Sheikh Hilali, Rape, Women, Men and Responsibility
Last week an imam in Australia, during his sermon, compared women to a piece of meat. If you leave the meat uncovered, he said, don't blame the cat for eating it. In other words, if women are going around without "proper" clothing, then don't blame men for ogling, fondling or even rape!
Yeah, offensive as all get out.
Rape, I suppose, can sometimes be about sexual frustration. Date rape, for instance, probably has an aspect of sexual frustration to it. But whether sexual frustration comes into play or not, all rape is about men wanting to impose their will, through force, on women. That or it is being used as a form of punishment against other men, as in a war situation where the invading army pillages the village and rapes the women. Either way, it is a crime of domination, not of uncontrollable sexual passion.
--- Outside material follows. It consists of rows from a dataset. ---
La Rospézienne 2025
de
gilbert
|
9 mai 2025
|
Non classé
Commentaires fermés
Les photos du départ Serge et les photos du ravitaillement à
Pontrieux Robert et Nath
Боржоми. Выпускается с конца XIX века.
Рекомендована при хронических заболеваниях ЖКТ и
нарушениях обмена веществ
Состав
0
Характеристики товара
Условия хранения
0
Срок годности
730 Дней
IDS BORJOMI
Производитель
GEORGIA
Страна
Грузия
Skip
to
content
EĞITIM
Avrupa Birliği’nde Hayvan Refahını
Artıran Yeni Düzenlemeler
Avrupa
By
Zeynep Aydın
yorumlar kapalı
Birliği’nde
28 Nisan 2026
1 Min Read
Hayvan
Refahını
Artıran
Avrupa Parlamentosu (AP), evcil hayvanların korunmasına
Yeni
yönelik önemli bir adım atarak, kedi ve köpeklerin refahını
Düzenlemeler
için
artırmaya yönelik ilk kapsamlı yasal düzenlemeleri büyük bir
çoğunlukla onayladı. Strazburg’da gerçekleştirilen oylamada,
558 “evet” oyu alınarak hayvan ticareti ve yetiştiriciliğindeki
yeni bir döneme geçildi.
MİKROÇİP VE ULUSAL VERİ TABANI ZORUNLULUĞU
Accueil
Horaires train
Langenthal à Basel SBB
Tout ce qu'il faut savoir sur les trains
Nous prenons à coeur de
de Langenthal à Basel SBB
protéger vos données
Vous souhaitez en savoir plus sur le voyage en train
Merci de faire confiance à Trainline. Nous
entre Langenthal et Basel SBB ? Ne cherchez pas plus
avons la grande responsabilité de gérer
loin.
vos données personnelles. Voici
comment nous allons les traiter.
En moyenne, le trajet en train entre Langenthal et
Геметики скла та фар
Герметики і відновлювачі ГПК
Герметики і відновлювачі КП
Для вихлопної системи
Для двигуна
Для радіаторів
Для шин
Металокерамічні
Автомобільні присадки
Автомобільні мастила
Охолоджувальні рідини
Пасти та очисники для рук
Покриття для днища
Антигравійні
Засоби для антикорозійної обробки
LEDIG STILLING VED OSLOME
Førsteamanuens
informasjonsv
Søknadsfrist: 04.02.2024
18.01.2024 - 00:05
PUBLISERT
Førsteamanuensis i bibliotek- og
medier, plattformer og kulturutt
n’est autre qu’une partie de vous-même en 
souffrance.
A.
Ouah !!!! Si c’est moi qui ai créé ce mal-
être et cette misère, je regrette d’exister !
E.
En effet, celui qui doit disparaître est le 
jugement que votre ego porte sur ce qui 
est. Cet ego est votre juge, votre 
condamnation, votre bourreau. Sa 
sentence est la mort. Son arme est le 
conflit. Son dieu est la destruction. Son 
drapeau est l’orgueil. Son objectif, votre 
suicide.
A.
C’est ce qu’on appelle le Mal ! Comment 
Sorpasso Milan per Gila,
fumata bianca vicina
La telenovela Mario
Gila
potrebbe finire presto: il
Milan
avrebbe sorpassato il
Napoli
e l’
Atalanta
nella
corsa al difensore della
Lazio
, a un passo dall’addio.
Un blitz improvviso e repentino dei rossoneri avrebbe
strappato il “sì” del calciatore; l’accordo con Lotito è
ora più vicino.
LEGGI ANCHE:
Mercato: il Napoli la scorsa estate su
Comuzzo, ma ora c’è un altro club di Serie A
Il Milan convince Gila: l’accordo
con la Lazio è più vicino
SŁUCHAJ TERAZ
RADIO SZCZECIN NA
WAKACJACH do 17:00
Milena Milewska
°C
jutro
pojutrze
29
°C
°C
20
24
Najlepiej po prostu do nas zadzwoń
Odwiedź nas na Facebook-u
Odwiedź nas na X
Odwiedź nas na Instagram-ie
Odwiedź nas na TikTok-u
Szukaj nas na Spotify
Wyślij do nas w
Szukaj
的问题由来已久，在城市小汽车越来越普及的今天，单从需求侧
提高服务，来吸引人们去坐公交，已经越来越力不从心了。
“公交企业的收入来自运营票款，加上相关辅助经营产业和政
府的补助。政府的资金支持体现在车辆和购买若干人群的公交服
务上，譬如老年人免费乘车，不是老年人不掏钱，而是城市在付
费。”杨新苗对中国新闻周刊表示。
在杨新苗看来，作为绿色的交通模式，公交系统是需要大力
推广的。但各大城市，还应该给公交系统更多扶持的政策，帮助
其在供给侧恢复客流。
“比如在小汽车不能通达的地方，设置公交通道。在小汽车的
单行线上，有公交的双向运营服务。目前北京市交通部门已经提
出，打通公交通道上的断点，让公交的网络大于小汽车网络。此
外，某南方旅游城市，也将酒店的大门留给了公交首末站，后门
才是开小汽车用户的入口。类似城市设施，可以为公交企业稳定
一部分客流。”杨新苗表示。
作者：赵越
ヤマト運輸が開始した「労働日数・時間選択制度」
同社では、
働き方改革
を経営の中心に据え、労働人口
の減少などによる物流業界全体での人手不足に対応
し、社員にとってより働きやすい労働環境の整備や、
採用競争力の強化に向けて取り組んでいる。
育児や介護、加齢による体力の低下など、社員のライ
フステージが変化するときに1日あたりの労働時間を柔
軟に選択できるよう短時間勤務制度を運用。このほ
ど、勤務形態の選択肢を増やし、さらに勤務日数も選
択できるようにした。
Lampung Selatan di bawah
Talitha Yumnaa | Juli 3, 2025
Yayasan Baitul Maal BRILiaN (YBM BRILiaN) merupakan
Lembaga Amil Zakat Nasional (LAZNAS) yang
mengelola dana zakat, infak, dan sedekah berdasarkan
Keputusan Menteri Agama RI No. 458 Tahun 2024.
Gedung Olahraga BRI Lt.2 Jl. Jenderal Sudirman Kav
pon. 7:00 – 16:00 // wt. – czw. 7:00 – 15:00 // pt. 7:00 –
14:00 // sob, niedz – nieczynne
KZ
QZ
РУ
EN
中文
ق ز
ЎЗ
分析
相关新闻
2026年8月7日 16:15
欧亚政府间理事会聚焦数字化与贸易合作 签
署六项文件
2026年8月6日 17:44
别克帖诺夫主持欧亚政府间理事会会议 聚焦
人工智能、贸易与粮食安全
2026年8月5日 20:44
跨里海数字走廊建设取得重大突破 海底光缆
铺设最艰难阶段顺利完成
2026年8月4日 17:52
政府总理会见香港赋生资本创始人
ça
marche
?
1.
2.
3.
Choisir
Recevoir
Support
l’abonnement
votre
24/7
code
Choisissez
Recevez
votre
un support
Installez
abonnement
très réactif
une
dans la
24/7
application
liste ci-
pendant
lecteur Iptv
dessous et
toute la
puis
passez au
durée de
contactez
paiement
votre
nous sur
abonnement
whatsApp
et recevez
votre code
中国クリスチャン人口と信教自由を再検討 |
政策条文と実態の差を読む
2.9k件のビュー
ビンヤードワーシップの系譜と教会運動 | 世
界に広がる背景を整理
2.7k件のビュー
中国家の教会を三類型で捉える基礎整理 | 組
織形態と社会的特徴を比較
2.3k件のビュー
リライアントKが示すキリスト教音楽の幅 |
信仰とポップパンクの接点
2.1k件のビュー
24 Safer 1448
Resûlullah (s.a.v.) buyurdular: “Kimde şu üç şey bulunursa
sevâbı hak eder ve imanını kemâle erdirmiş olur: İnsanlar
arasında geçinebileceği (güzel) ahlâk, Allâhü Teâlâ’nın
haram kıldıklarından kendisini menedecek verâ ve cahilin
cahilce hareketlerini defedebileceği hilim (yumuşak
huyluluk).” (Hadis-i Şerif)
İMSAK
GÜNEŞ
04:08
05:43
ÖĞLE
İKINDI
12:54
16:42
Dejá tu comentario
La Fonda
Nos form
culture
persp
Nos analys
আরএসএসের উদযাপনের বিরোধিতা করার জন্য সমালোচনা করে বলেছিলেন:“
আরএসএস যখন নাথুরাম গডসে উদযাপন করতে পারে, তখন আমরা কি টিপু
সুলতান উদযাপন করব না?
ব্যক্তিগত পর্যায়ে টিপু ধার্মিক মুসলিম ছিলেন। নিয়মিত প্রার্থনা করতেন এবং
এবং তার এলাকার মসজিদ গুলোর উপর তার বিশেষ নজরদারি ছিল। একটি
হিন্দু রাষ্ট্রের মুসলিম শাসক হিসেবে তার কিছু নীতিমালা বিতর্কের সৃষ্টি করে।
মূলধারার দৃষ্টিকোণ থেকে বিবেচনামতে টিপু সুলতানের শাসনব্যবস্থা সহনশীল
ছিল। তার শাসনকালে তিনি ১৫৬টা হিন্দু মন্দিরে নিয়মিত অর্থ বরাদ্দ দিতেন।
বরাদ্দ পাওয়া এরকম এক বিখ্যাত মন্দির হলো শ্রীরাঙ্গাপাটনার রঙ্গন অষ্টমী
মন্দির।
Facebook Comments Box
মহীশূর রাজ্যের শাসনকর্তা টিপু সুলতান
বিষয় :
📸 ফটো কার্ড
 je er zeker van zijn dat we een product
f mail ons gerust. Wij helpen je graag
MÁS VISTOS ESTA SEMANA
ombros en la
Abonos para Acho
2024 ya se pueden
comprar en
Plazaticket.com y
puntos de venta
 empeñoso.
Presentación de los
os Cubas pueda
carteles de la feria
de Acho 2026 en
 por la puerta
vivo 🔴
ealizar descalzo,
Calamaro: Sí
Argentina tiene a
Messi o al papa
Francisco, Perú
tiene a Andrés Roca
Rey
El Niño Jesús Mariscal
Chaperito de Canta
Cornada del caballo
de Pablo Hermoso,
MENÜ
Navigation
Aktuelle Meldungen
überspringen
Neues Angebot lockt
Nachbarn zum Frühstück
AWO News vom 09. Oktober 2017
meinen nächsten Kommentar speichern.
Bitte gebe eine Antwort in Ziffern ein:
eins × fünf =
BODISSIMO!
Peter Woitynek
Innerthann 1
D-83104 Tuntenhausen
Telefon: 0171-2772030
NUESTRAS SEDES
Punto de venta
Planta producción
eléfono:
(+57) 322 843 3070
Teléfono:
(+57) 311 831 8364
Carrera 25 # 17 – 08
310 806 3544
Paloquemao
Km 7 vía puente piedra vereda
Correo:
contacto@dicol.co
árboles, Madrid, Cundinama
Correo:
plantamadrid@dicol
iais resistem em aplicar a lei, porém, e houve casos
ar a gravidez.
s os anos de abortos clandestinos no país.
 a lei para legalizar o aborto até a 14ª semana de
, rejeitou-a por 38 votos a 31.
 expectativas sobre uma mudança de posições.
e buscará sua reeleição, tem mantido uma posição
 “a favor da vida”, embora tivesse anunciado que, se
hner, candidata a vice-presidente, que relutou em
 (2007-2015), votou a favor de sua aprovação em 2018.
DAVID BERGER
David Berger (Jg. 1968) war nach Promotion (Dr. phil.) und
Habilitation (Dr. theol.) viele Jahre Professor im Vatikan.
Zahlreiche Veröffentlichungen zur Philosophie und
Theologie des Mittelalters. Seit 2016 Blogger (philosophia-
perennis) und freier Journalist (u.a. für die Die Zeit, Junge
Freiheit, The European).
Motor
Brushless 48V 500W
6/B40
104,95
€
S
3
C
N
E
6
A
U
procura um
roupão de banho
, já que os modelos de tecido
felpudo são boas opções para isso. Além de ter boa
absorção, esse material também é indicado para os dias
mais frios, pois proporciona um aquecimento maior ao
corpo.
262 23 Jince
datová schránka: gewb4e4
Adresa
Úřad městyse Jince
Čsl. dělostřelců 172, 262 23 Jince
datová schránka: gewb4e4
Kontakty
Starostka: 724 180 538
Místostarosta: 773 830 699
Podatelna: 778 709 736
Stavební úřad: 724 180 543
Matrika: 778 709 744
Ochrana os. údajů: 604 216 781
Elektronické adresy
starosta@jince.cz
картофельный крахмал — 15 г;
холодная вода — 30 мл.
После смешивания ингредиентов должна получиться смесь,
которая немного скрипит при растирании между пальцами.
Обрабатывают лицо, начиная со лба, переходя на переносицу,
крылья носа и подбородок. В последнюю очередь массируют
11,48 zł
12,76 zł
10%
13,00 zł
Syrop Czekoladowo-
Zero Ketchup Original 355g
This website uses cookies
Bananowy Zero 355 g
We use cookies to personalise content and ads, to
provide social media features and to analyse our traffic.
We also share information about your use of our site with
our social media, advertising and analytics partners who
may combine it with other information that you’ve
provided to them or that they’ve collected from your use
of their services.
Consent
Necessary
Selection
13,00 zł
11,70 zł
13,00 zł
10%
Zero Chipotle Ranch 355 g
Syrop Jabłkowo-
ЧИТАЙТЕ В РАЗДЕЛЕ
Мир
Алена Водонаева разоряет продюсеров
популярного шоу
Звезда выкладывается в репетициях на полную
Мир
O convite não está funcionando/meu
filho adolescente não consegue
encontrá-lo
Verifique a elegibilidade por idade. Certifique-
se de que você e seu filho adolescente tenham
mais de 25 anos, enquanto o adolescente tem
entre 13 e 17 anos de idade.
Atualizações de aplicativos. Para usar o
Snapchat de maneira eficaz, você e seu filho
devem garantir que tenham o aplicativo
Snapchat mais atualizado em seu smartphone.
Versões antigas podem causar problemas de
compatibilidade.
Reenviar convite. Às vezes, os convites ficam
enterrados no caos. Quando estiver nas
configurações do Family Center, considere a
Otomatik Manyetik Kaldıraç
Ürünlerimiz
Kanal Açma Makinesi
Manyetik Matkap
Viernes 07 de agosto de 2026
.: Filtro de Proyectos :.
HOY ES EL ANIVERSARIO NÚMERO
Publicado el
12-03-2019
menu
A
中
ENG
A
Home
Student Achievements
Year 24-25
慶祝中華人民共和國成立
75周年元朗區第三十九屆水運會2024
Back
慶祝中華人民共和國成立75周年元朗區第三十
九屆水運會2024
To excuse rape, or other offensive behavior, because women are being too tempting, is 1) to midrepresent what rape really is and 2) to denigrate the male personality. I do not for a moment believe that men are driven to ogling, wolf whistling, grabbing buttocks or breasts, nor violence by the sight of a semi-clad woman. Western society has proven that men indeed can control themselves when it is expected and required of them. Of course, there will still be a small criminal element, just as there will always be pedophiles, murderers, and bank robbers. But the vast majority of men can and do treat women with respect, no matter what they're wearing.
The argument, then, that women have to wear a hijab or worse, a face veil such as the chador, the burqa, or the niqab, in order to be safe from men, is just plain wrong.
Not only is it empirically wrong, it is religiously wrong, at least according to Islam, whence these comments come.
What did the prophet Muhammad do when a man started staring at a woman? He turned the man's face. That bears repeating: HE TURNED THE MAN'S FACE. He did not say to the woman, you're too beautiful, cover up. He did not say to her, get thee inside a chador, or behind a niqab. He did not send her to another room, or behind a curtain. HE TURNED THE MAN'S FACE. Repeatedly. He took action to correct the situation where the responsibility lay -- with the man who was acting unacceptably, ogling a beautiful woman, not by punishing the victim.
This is the methodology Muslims should be implementing.